This is very fine writing. I especially like the dark humor. Sort of like a cross between Poe and Stephen King. Did you have to revise much? Nice work. --QP
This is scary stuff, dirtydog. Being buried alive is just about the most horrible fate that can befall a person, and so I guess it makes sense that fundamental evil will be inextricably be involved with it. I don't care for the title, though. It doesn't fit, for me. It needs to be something more dramatic, but also maybe more understated.
Well, how does any writing compete with movies? They're different media, and they have different strengths. There are plenty of people who still enjoy reading just as much as the movies. My reaction to that was the same as my reaction to the guy who cut off his arm to escape being trapped by a boulder ... oh really? I'm not saying the stories aren't true ... only that I find them incredulous to the point of wanting more proof. In this case, there were witnesses who supposedly saw the attack and described it to the authorities. So what the hell were they doing while this was going on? Coyotes are not large animals. It's not difficult to run them off. Besides that, unlike wolves, coyotes are normally solitary, opportunistic hunters. It's very, very unusual for them to hunt in a pack. Again, I'm not saying the story isn't true. Just that it raises a lot of questions. I know. That's why I didn't like it. It's too coy.
I wouldn't worry too much about that. Writing has scared me far more than I think any movie ever could. That's just as good a topic for a horror story. Why must it be ghouls and vampires?
Are you sure we're talking about the same animals? I know we don't exactly live in each other's back yards. I live very close to Nova Scotia, and as far as I'm aware coyotes around here usually hunt in small packs. I'd say a 'band' of at least three or four and maybe as many as eight or ten.

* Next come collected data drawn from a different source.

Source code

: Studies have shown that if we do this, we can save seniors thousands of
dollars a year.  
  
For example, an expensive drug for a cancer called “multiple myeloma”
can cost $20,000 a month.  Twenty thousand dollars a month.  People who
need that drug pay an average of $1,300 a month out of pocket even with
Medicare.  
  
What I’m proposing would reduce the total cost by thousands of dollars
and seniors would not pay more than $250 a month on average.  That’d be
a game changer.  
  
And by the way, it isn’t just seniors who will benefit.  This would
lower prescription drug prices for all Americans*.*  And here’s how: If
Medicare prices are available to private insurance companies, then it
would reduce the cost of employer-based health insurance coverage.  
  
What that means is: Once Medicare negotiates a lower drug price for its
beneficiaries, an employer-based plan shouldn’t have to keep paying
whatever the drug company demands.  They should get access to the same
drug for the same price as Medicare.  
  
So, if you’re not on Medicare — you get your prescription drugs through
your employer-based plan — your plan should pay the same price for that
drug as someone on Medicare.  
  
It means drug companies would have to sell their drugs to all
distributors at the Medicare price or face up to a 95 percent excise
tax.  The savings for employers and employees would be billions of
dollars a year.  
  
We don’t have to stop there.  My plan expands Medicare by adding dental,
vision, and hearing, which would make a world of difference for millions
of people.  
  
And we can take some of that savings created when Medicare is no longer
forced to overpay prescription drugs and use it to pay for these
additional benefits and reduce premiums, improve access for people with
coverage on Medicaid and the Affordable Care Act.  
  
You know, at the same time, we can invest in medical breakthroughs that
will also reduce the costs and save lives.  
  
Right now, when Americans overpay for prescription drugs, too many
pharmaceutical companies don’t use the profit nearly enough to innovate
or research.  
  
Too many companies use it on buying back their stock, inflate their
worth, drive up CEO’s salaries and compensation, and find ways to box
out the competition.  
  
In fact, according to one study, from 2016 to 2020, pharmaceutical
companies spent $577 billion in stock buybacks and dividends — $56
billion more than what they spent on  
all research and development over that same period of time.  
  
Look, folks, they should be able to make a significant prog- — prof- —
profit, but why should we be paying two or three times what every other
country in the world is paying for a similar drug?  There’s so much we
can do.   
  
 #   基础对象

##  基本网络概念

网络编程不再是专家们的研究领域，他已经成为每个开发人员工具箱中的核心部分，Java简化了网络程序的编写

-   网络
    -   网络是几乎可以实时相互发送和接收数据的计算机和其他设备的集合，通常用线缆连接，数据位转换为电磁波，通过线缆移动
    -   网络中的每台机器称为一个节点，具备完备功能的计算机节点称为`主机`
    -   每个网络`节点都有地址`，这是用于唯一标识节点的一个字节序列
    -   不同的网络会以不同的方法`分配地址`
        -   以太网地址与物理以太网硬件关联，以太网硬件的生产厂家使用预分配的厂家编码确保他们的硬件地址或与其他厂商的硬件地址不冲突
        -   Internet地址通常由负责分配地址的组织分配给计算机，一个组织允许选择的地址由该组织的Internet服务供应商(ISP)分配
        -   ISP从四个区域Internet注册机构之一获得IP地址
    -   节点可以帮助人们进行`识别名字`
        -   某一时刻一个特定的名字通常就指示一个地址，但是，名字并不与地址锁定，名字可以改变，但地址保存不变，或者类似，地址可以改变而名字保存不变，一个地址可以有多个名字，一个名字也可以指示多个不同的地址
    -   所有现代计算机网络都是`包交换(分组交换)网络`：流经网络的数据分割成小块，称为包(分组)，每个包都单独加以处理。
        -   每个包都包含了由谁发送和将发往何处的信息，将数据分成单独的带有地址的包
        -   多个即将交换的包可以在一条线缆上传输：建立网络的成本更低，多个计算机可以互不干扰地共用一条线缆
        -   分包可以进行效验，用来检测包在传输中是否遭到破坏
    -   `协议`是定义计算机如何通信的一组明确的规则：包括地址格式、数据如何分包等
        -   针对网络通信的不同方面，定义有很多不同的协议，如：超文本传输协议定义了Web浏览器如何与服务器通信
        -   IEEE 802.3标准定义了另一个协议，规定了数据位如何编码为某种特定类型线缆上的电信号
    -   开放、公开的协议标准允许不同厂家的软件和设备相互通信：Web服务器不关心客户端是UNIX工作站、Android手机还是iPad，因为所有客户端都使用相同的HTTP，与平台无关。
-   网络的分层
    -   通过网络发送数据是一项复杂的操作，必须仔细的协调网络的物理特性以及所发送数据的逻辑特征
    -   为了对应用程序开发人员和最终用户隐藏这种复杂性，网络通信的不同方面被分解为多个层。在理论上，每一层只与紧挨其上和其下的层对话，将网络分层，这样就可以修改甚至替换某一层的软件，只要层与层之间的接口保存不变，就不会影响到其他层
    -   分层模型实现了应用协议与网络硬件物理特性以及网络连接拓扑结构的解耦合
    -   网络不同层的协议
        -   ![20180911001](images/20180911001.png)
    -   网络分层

Here's a link to the Taylor Mitchell tragedy: http://www.cbc.ca/canada/nova-scotia/story/2009/10/28/ns-coyote-attack-died.html Now you know as much as I do. In Cypress Hills, Alberta, the major threats are Conservation Officers (prone to rabies) and drunks (you can listen to them beat up their girl friends and each other). There are also a few cougars. Actually, I don't think I'm up for putting someone else's death on the Internet and packaging it as literary entertainment.
Well, it's entirely possible we're not, figuratively speaking. Coyotes are adaptable critters. Maybe coyote hunting culture in northeastern Canada differs from that of southern Arizona. The desert in general is not conducive to group hunting. The prey is too scarce. They do gather in small groups on late summer evenings to sing (a territorial thing), but I've never seen more than two of them together, and from what I've read, they don't. But it sounds like the "Canuck cousins" have worked out a different strategy from the "Yank cousins". I still find it incredulous they would attack and kill a person, though.
... You used it as an example and I did the same. I'm not saying you should write out the story of this specific girl's death, just that the subject matter is well within the realm of what you could write about. You probably have it there with availability of prey. In Canada you have a lot of larger prey; I'm guessing not so much in Arizona. Whether they would kill a person or not is pretty questionable, but they do at least travel in numbers.
Truman Capote did. I think it's ok as long as you're not doing a tabloid number on it. Speaking of ghoulishness, that's it.
These posts are pretty off topic, which is Tasty Treat. Anyway, staying off topic: There are coywolves in the northeast U.S. which are bigger and more aggressive than coyotes, but they weren't mentioned as a suspect in the Taylor Mitchell case. Just goes to show that wolves, like people, will mate with just about anything. Truman Capote: I saw a film on this mincing little guy and he's not someone I'd care to emulate. Jack London, in White Fang, has a good scene where the wolves eat the sled dogs one at a time and then go for the people, but it's not considered realistic by anyone I've talked to or read. There is probably plenty of precedent if the writer takes a tragedy and re-writes characters and other details until he's got tragic fiction. For example, Thirteenth Valley, by John del Vecchio, details small unit action by the U.S. army in Vietnam, specifically the 101st Airborne in 1970 in the Ashau valley. In some cases (such as the Vietnam war) those involved in a tragedy may want to be remembered in nonfiction or fiction. Del Vecchio has one character saying to another, "if you get back to the World, tell them what really happened here." I just don't want to manufacture entertainment out of someone's real tragedy.
Oh come on now, dirtydog. "Mincing" or not, he's a great writer. You can separate someone's personal life from their professional life.